- President Donald Trump mocked France’s war record in a Tuesday-morning tweet that again waved the idea of the US pulling out of, or modifying its relationship to, the NATO military alliance.
- French President Emmanuel Macron has long pushed for a European army separate from NATO, and he recently said the army was needed to protect against the US in some capacities.
- Trump immediately took offence to the suggestion, calling it “very insulting.”
- France fought valiantly in World War I but got steamrolled in World War II. Since then, France’s army has emerged as world-class and among the best in Europe.
President Donald Trump mocked France’s war record in a Tuesday-morning tweet that again waved the idea of the US pulling out of, or modifying its relationship to, NATO.
French President Emmanuel Macron has long pushed for a European army separate from NATO, the global military alliance that includes the US and Canada and has sought to secure the continent against Russian aggression that has grown since the end of World War II.
Spurred by the US’s withdrawal from the Intermediate-Range Nuclear Forces Treaty, which eliminated a category of nuclear weapons and almost denuclearized the continent, Macron renewed his calls to break away from depending on US military might.
“We have to protect ourselves with respect to China, Russia, and even the United States of America,” Macron said on November 6. Macron later clarified his comments about protecting Europe from the US, saying they focused mainly on cybercrime and building domestic defence industries that didn’t need to buy or invest in US arms.
But Trump took offence to Macron’s suggestion, calling it “very insulting.”
“Emmanuel Macron suggests building its own army to protect Europe against the U.S., China and Russia,” Trump tweeted on Tuesday. “But it was Germany in World Wars One & Two – How did that work out for France? They were starting to learn German in Paris before the U.S. came along. Pay for NATO or not!”
The French war record
While France has long borne shame for its quick defeat to and partial collaboration with the Nazis during World War II, the French fought an extremely dedicated fight in World War I.

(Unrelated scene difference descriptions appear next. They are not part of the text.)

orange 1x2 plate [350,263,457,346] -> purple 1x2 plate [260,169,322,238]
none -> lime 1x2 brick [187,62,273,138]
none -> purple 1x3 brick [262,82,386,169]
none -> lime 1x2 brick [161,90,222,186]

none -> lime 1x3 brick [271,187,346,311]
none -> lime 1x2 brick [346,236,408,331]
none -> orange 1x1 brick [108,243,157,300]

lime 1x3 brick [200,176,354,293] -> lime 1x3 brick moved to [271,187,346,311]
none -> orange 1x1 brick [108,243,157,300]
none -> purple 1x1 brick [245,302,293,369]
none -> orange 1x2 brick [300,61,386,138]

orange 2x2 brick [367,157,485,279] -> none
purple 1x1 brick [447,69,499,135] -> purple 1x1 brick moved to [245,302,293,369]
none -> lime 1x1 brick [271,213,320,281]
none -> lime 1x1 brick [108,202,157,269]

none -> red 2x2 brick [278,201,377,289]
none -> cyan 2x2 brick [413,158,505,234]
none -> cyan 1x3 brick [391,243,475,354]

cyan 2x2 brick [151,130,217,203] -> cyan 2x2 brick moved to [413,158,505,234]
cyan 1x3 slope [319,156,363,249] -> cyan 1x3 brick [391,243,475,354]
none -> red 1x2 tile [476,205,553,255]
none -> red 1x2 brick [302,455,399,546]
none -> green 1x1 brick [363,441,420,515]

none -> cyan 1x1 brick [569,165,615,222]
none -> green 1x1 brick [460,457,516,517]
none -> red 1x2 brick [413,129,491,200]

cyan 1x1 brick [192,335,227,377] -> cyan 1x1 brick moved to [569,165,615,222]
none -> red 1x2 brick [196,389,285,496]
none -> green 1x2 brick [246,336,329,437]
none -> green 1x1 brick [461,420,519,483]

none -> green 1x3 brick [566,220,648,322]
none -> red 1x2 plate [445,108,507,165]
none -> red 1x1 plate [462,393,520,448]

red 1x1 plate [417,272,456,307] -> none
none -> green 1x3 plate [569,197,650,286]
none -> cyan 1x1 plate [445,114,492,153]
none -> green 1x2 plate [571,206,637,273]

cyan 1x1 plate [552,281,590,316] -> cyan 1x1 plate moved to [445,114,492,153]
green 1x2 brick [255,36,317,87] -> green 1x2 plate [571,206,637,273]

In World War II, France lost just over 200,000 troops and another 350,000 civilians after being taken by surprise by Hitler’s Nazi war machine. France declared war on Germany in 1939, while the US joined the fight two years later after the Japanese attack on Pearl Harbour.
France has long faced ridicule for its World War II performance, despite a complicated and extremely taxing war effort that consumed nearly the entire continent before the D-Day landings.
Once Allied forces landed back on the continent, French troops rejoined the war effort and fought shoulder-to-shoulder to end Nazi occupation across Europe.
Plus, it was with French help that the US defeated the British during the American Revolutionary War.
Today, France’s military stands among Europe’s best. Only France has a nuclear-powered aircraft carrier, and the country has contributed greatly to anti-terrorism and anti-extremist fighting across the Middle East and Africa.
Germany keeps a relatively small military and has resisted heavy spending or foreign operations.
On Monday, Trump also seemed to float the possibility of pulling out of NATO, urging European countries to spend more on defence as long as they maintained trade surpluses with the US.
Trump and Macron descend into outright confrontation
Trump and Macron, initially engaged in what the media widely labelled a “bromance,” have sharply descended into open confrontation and hostility in the past few weeks.
Trump responded to Macron’s calls for a European army as an insult before arriving in Paris over the weekend to memorialise the 100th anniversary of the end of World War I.
The pair shared a white-knuckled handshake on Trump’s arrival – seemingly in a sign of things to come.
Macron openly rebuked Trump’s political philosophy in a speech on Sunday, in which he called nationalism – something Trump has embraced – a betrayal of patriotism and moral values.
But the specifics of Macron’s plan for a European army remain unclear, as European nations have very different foreign-policy agendas and interests.